The problem began on Saturday, when riot police moved into the tent after a major event that invites SCAF to the country to spread the return of civil rule. The protesters managed to repel the security forces of the square and arrested one of their trucks. The crowd jumped in the car, singing "The interior ministry are criminals," and called for the fall of Marshal Mohamed Hussein Tantawi, de facto leader of the country after the departure of Mubarak. It then burned.

Mid-afternoon the police had returned to Tahrir greater in number and began shooting armored vehicles.
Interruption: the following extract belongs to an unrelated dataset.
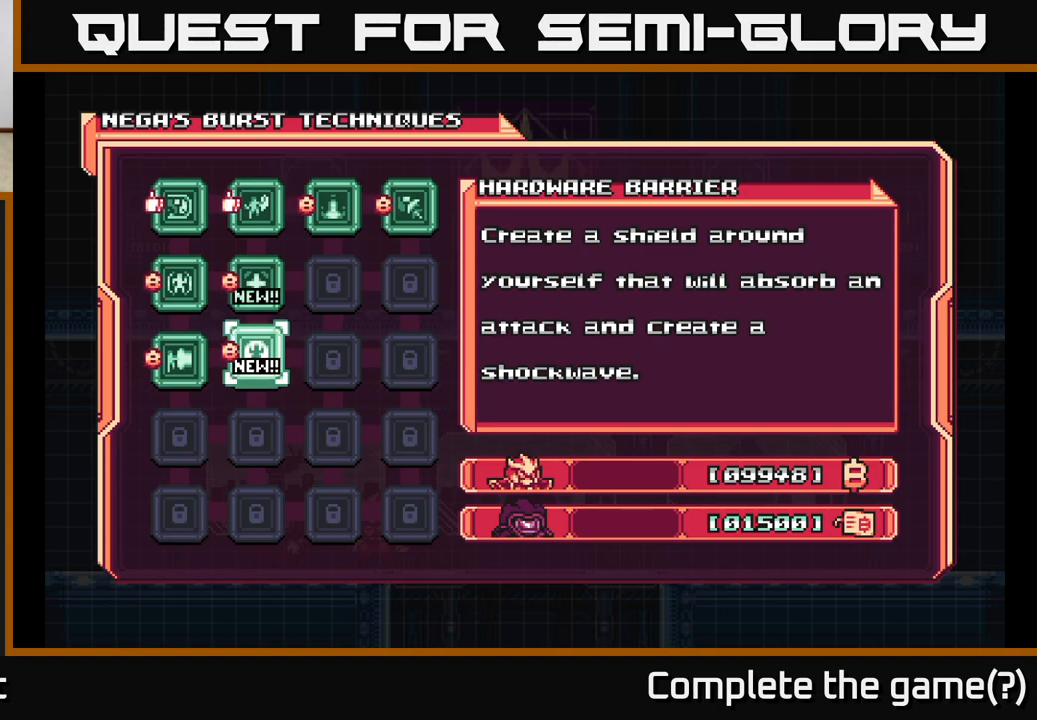
{"buttons": [], "left_stick": "center", "right_stick": "center", "events": []}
Like night and wearing Tahrir control moves back and forth between security forces and demonstrators, clashes paid for the roads and along some main streets downtown Cairo.
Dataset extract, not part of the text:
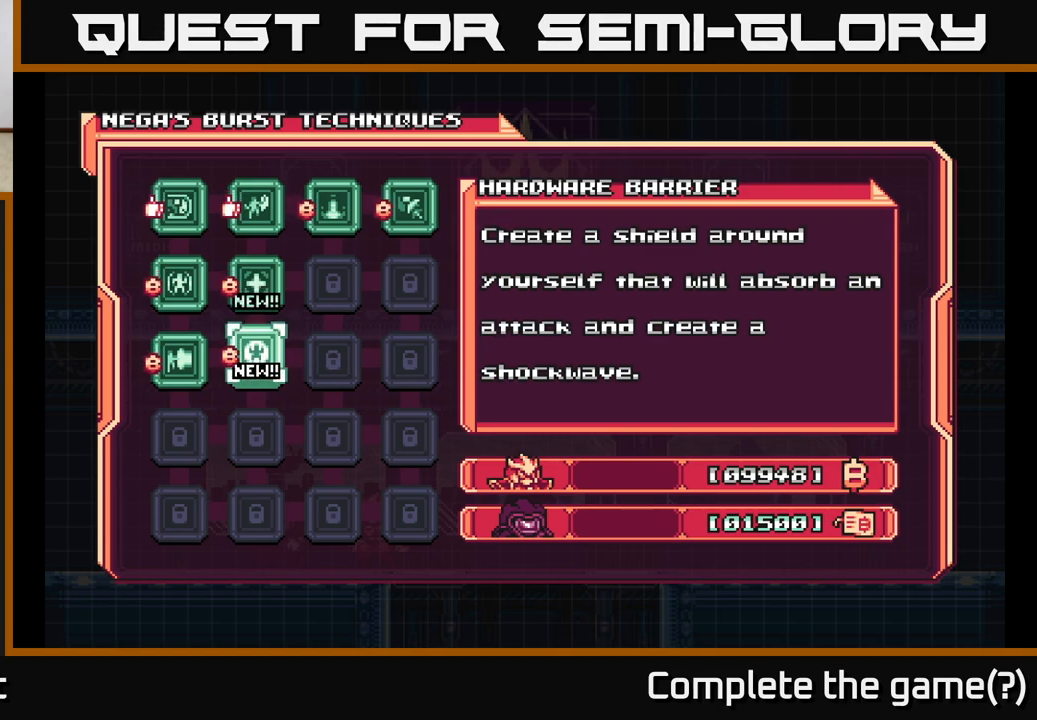
{"buttons": [], "left_stick": "center", "right_stick": "center", "events": []}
"The scene recall Friday of anger," said journalist and activist Hossam el-change pro-Hamalawy, referring to the 28-day strike in January Mubarak's security forces, demonstrators from the streets during the uprising. "We are exposed to rain of tear gas made in the United States, and I saw with my own eyes at least five people were hit by rubber bullets."

Many have expressed skepticism about the elections, saying they are designed to control the country's military, but most insisted he still wanted to choose to move forward. "The generals wanted to rule Egypt, but this is our revolution", said Ahmed Mohamed, 24, an accountant. "Look around -. Can not you see a lot of parties or political candidates who compete, only to see the Egyptians down to the people from their homes in the struggle to close, we will fight against the remnants of the Mubarak regime to hold on to power time , and both this and the election is part of the process. "

Last Friday, a group of prominent intellectuals, including former UN Secretary-General Mohamed ElBaradei's nuclear weapons, presented an alternative plan that delays the transition from parliamentary elections to be meaningful, and took control of the executive power of the Egyptian forces, while the new Constitution was designed.